You have to keep moving. At some point, you have to realize that it’s a television show and it’s not pediatric neurosurgery—where you really better get it right. If it’s entertaining and people have a good time watching it while they’re making their kids’ lunches and surfing the internet, then you’ve done your job.
Part of being a really good showrunner is delegating and trusting the people around you, whom you hired. That’s not to say you shouldn’t do your final pass to make sure that things work in line with your show. Over and over, I hear about shows where the showrunners don’t communicate with the writing staff. The showrunner is in a star chamber where the writers never really know what’s going on. The writers feel kind of alienated. It’s important to keep people feeling looped in as much as you can.
PD: Do you think you personally have certain qualities or skills that make you a more capable showrunner?
JG: I think the best kind of smarts to have aren’t necessarily just brains, but more social intelligence. I ran my college radio station my junior and senior year of college. It was a big commercial radio station with a big commercial license, and we were losing money. We had to come up with a plan. There were a bunch of people who all wanted to save the station, but they couldn’t agree on how to accomplish that. Trying to build consensus is a skill that I still draw on, and I think that’s very analogous to figuring out what a season of a show is going to be like. We all want this to be good. We all know these characters. We all know what’s funny. We all have different opinions. How do we value everyone’s opinions, but also get things done?
It’s like what a manager does on a baseball team.

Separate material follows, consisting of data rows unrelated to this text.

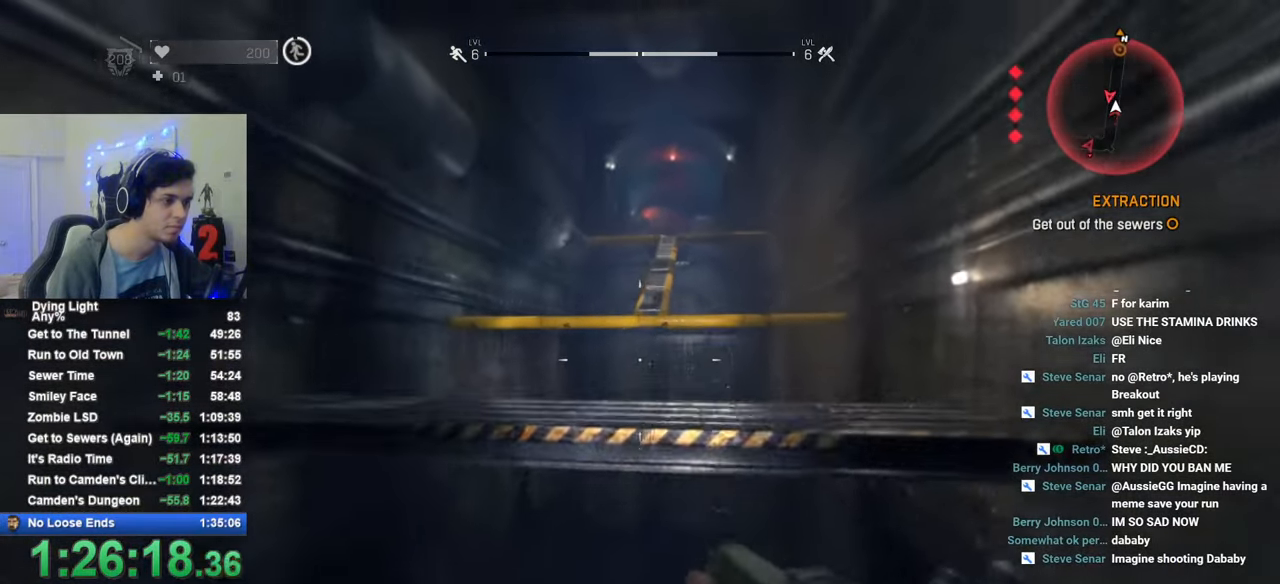
{"keys": ["shift", "space", "w"], "mouse": [], "mouse_move": "still", "events": []}
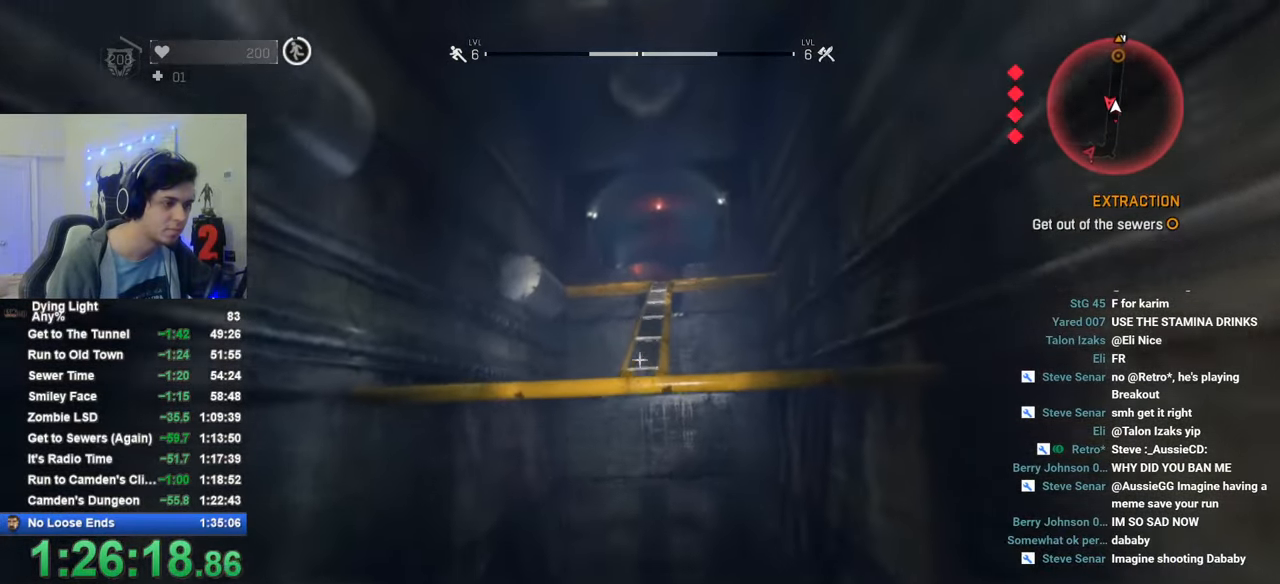
{"keys": ["shift", "space", "w"], "mouse": [], "mouse_move": "still", "events": [[100, "space", "up"], [250, "space", "down"]]}
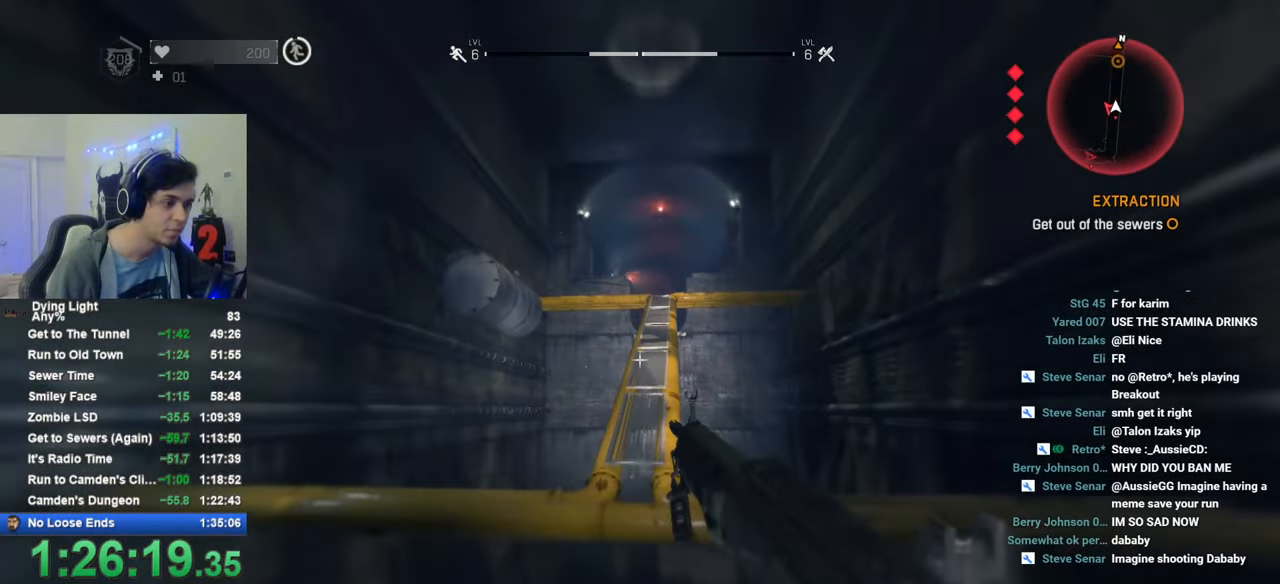
{"keys": ["shift", "space", "w"], "mouse": [], "mouse_move": "still", "events": []}
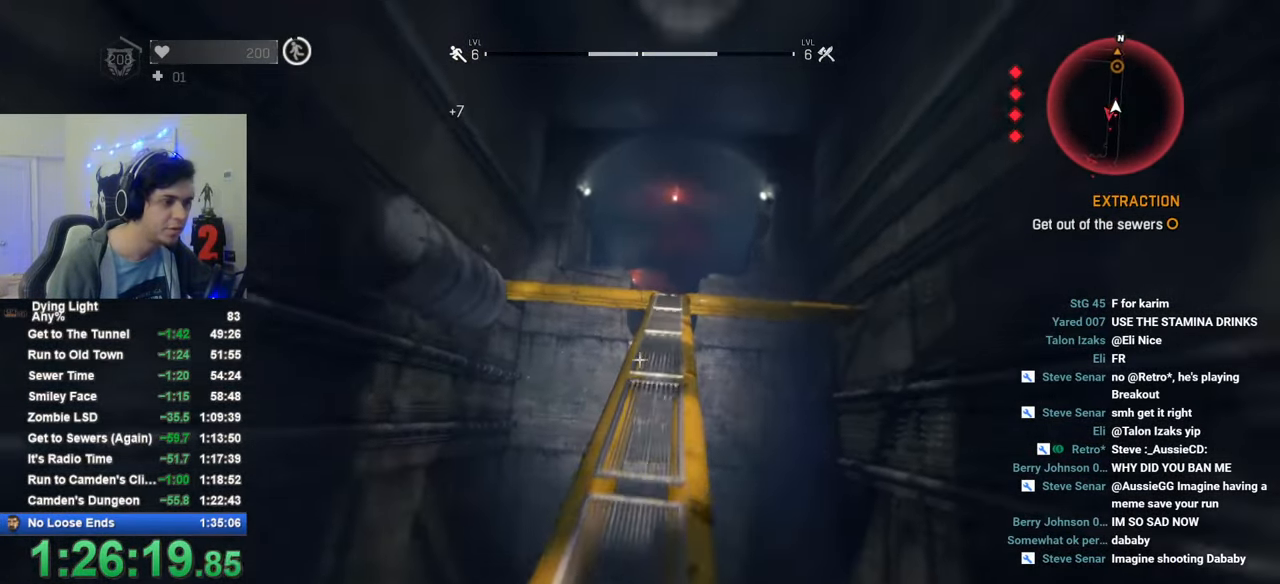
{"keys": ["shift", "w"], "mouse": [], "mouse_move": "still", "events": [[183, "space", "up"]]}
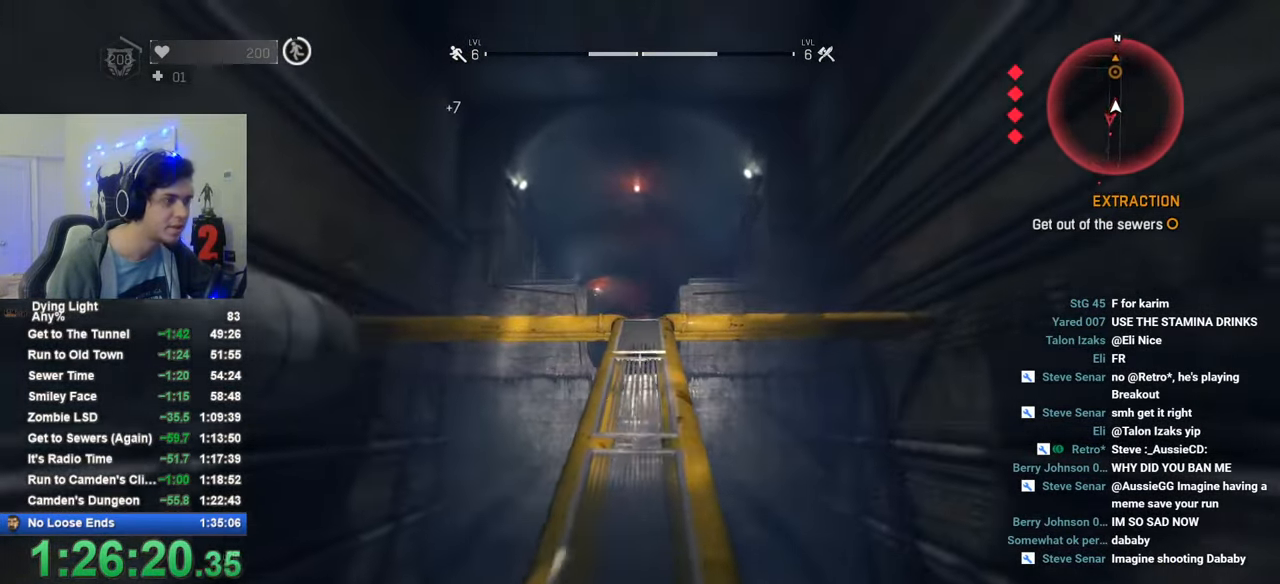
{"keys": ["shift", "w"], "mouse": [], "mouse_move": "still", "events": []}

Not everybody has flat-out foot speed and can hit for power and field and has an amazing throwing arm. But if you do two or three out of those things really well, how do I allocate your resources?
PD: What makes your job easier?
JG: One, when you have an unbelievable cast that can atone for mistakes in writing or shortcomings. They just take it to another level, or they improv another joke. They give a twist to a line and add to it. That makes your job easy.
[Another] thing is when you have people that you hired, whom you trust, and they deliver.
What really makes your job easy is when you find that “thing” for a character that helps you write that character. [In Happy Endings,] there’s a joke in the pilot where Dave sleeps with some girl at a dance club. And Jane says, “He slept with her on the sheets we gave you for the wedding? How do you get slut of Egyptian cotton?” It was like, “That was what she was thinking about?” It was a moment when Jane crystallized.
PD: What makes your job harder?
JG: Actors being late and unprepared. Writers who pitch problems—and not solutions. Network mishandling of a show. Wrong time slot. Moving things around on the schedule. The problem is that you’re still in production and people get disheartened.
There are some people who’ve done my job, which is to come in on a pilot with a newer writer, and just assume because [the new writer doesn’t] know anything that they have to be subjugated a little bit. You need to strike the balance between teaching them and mentoring them, while also trying to safeguard what’s special about what they do. Sometimes the relationship is kind of adversarial, and I give a lot of credit on Happy Endings to [creator] David Caspe, who was really smart about what he didn’t know, but also really confident and dogged about what he did know and was really good at. He had that unique personality where you can say, “Show me the ropes, but this is still my show. I still know what I want.”
David, to his credit, really partnered with me and said, “This is our show.” Someone in his position could think, “You’re here to take away my show.” At the same time, someone in my position could think “Your name is on it, but you don’t know what you’re doing.” Neither of those will work—so luckily there was a good marriage, [which] made it work. It doesn’t always work that way.